_DESCRIPTION OF THE TASK:_ Lines to return, exactly: from the line with "Je moet je wel" to the line with "силивает его свойства, благодаря" in the entries below, both included.

_SUPPLIED INFORMATION:_
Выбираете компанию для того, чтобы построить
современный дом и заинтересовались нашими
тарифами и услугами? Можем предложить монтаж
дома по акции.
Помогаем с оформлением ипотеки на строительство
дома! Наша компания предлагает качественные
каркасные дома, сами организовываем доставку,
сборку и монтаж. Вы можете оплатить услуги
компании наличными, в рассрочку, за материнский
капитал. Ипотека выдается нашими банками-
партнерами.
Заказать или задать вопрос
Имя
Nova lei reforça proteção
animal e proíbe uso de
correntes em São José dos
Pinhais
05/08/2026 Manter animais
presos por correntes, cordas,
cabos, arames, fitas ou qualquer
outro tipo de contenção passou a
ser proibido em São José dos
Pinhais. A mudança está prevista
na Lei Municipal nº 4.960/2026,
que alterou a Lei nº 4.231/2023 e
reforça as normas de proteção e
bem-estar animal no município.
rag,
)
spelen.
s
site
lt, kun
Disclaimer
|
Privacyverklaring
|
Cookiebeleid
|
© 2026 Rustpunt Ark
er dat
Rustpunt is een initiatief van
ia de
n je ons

==

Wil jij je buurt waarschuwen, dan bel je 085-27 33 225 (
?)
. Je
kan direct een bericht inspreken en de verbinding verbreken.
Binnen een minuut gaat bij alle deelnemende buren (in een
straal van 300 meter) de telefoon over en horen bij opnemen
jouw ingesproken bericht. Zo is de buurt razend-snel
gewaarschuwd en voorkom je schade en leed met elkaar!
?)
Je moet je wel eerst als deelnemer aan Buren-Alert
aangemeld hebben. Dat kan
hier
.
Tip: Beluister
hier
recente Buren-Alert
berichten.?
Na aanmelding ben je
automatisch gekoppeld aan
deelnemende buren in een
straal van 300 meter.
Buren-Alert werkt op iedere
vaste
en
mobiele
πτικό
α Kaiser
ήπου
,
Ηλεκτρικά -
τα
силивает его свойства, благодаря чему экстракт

_SOLUTION FOR THIS TASK:_
Je moet je wel eerst als deelnemer aan Buren-Alert
aangemeld hebben. Dat kan
hier
.
Tip: Beluister
hier
recente Buren-Alert
berichten.?
Na aanmelding ben je
automatisch gekoppeld aan
deelnemende buren in een
straal van 300 meter.
Buren-Alert werkt op iedere
vaste
en
mobiele
πτικό
α Kaiser
ήπου
,
Ηλεκτρικά -
τα
силивает его свойства, благодаря чему экстракт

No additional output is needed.